Alex Snowdon reflects on The Communist Manifesto and Marx and Engels’ conception of historical materialism in his monthly Marxism 101 column
At the core of the Communist Manifesto, published by Karl Marx and Frederick Engels in 1848, is a particular conception of history and of how historical change happens. Marxism – or historical materialism – is an understanding of society as being divided, fundamentally, into classes, with history showing us a succession of class societies.
In every such society, there has been antagonism and struggle between the main classes. Marx and Engels write that ‘the history of all hitherto existing society is the history of class struggles.’
This does not mean, as it might appear, that class division stretches back to the dawn of humanity. For most of humanity’s history, there was cooperation and equality. This changed when humans began producing enough to allow a significant surplus, which would come to be controlled by an exploitative elite. Material abundance allowed some to live at the expense of others.
Crucially, the founders of Marxism saw that class society originally emerged from material advances. Subsequently it would be further material advances – improvements in tools, technology and production – that would enable new forms of class society and, ultimately, the advanced industrial capitalism that developed in the nineteenth century.
The Communist Manifesto traces this development: ‘From the serfs of the Middle Ages sprang the chartered burghers of the earliest towns. From these burgesses the first elements of the bourgeoisie were developed. The discovery of America, the rounding of the Cape, opened up fresh ground for the rising bourgeoisie.’
Early capitalism grew out of feudal society. Merchant capitalism increasingly replaced feudal relations, and in turn this grew into industrial capitalism. A new urban elite developed: the bourgeoisie. Industrial production was revolutionised. A new class – the working class – was born and grew to maturity.
In 1844 Engels wrote The condition of the working class in England about the impact of industrial capitalism on the living and working conditions of those drawn into the newly mushrooming cities. It was an ugly and unromantic picture. Marx and Engels had no illusions about the often grim reality of industrial capitalism for the proletariat (the working class).
What they grasped, though, was how capitalism accelerated the pace of technological and economic change. This created greater opportunities for wealth, but in capitalist conditions, it was largely concentrated among a tiny class of those who owned and controlled the means of production. Yet this also created the potential basis for future social transformation and for a socialist society.
The English, American and French revolutions involved the rising bourgeois class asserting itself against the barriers inherited from late feudalism. Political revolutions, with varying degrees of success, accompanied the economic changes.
But capitalism also created the working class. It brought together large numbers of workers in factories, mills and elsewhere.
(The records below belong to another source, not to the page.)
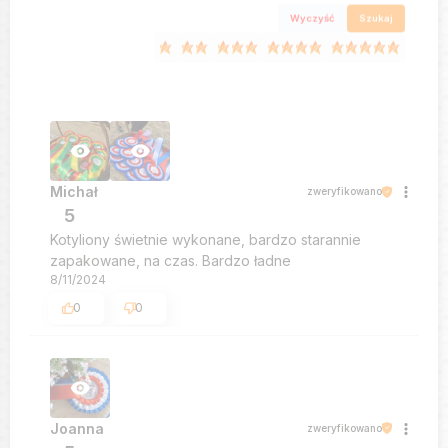
Wyczyść
Szukaj
Michał
zweryfikowano
5
Kotyliony świetnie wykonane, bardzo starannie
zapakowane, na czas. Bardzo ładne
8/11/2024
0
0
Joanna
zweryfikowano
This process was dangerous for the capitalists:
‘The advance of industry, whose involuntary promoter is the bourgeoisie, replaces the isolation of the labourers, due to competition, by the revolutionary combination, due to association… [It] cuts from under its feet the very foundation on which the bourgeoisie produces and appropriates products. What the bourgeoisie therefore produces, above all, are its own grave-diggers.’
Marx and Engels are identifying here that industry turned people who had previously worked on the land, or perhaps as artisans, into workers: wage-labourers dependent on selling their labour power to the capitalist to make a living. Working-class formation is a collective process, bringing workers together in combination.
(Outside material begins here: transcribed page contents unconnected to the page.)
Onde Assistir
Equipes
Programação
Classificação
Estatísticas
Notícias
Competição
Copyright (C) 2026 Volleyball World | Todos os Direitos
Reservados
Workers’ potential power is not as individuals, but as a collective force. This collective power of workers is so potentially great that it can, through social revolution, defeat the bourgeoisie and end capitalism: a system that has paradoxically created its own gravedigger.
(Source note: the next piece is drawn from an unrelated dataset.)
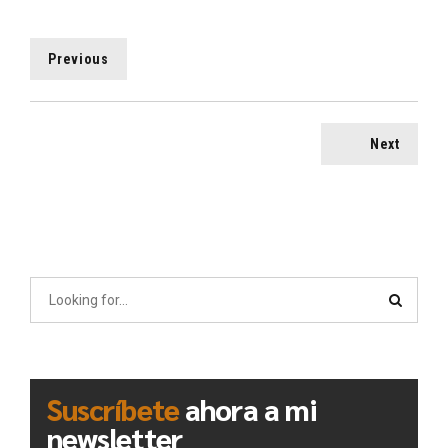
Previous
Next
Suscríbete
ahora a mi
newsletter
The historical materialism of Marx and Engels also provides a basis for charting changes in ideas. The battle of ideas – of rival ideologies – in society is conditioned by material realities. Every ruling class imagines its own ideas to be a kind of ‘common sense’: universal values, taken for granted and seemingly obvious.
In fact ideas change over time. The dominant ideology of one age may later seem antiquated. Changing ideas are shaped by material changes in the conditions of society. It is being that determines consciousness, not consciousness that determines being.